# Nero BurnRights Problem!



## jeagz

I've been using Nero ever since....But now for the 1st time that I want to burn a DvD's, and I get this message:

"Please ask your system administrator to give you permission to write
CDs/DVDs. This can be done using control panel applications "Nero
BurnRights". The tool is already installed on this PC."

I am the 'Administrator". In fact the PC is only set up as Administrator
only, no users. no nothing.

I went through the steps in Control Panel, but still gets the same message. and i reformat my pc still the same message

Please Help


----------



## berted

jeagz said:


> I've been using Nero ever since....But now for the 1st time that I want to burn a DvD's, and I get this message:
> 
> "Please ask your system administrator to give you permission to write
> CDs/DVDs. This can be done using control panel applications "Nero
> BurnRights". The tool is already installed on this PC."
> 
> I am the 'Administrator". In fact the PC is only set up as Administrator
> only, no users. no nothing.
> 
> I went through the steps in Control Panel, but still gets the same message. and i reformat my pc still the same message
> 
> Please Help



Same problem I got.

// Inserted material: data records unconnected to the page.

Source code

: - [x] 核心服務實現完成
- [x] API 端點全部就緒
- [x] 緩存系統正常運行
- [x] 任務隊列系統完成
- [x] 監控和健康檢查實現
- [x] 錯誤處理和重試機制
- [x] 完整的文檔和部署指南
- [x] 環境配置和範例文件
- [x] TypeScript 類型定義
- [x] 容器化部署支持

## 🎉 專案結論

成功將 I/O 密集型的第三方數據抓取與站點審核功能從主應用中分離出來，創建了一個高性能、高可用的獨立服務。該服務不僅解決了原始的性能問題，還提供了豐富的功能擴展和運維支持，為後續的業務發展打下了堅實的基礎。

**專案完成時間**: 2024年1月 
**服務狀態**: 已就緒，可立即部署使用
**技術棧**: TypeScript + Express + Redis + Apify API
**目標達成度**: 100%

Even when I reformatted and reinstall windows XP,it still keep on coming back... Expert advice needed


----------



## lubo4444

Hey guys i did some research and that's what i found.

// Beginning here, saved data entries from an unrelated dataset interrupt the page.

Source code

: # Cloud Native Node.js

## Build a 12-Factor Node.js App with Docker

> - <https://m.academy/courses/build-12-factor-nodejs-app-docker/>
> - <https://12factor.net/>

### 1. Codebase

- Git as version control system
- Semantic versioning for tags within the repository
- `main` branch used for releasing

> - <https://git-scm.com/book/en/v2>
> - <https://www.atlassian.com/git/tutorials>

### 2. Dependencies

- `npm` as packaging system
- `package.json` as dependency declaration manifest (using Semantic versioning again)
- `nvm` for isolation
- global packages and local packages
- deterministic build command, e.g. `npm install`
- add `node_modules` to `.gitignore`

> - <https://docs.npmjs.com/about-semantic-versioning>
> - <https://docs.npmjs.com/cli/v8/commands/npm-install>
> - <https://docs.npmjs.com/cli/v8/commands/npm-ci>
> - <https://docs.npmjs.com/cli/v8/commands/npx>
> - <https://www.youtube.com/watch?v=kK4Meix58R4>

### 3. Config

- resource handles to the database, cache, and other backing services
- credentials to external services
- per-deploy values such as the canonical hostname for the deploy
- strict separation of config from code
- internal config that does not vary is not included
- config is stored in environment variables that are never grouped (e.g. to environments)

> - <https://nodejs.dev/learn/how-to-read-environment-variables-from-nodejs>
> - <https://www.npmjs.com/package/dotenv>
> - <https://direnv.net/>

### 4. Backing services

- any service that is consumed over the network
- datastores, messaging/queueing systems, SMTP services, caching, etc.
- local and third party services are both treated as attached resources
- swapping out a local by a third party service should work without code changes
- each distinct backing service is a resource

First you have to download Nero Burnrights. Which you can download from here:

http://download.cnet.com/BurnRights/3000-2646_4-10546323.html

Also i found a guide how to install and configure Nero Burnrights:

http://johnbokma.com/mexit/2007/01/30/nero-burnrights-installing-and-configuring.html


----------



## tremmor

if your already a admin i would not see nero burnrights as a fix. 
you may want to go here http://www.nero.com/enu/support-downloads.html
         tools and utilities / clean tool for your ver.  then clean install.  funny things sometime happen even if you reinstall and not wipe. like occurrences of same issues you had before.


----------



## lawson_jl

What OS are we talking about here guys XP, Vista or Windows 7?  I'd like to help but which OS your using make a big differnce.  Nero has really dropped the ball in the last few versions IMO.  I always seemed to get the bug where when you added tracks to an Audio CD to burn it would only put them in alphabetical order not track order no matter what you did.  I even tried CD Burner XP for awhile, it worked beyond that I don't really care for it.  I do however have and like my version of Nero 7 Essentials.  I have Windows 7 now which pretty much gets rid of the need for 3rd party burning utlities.  Windows 7 will even make a DVD-Video disc from avi or other formats.


----------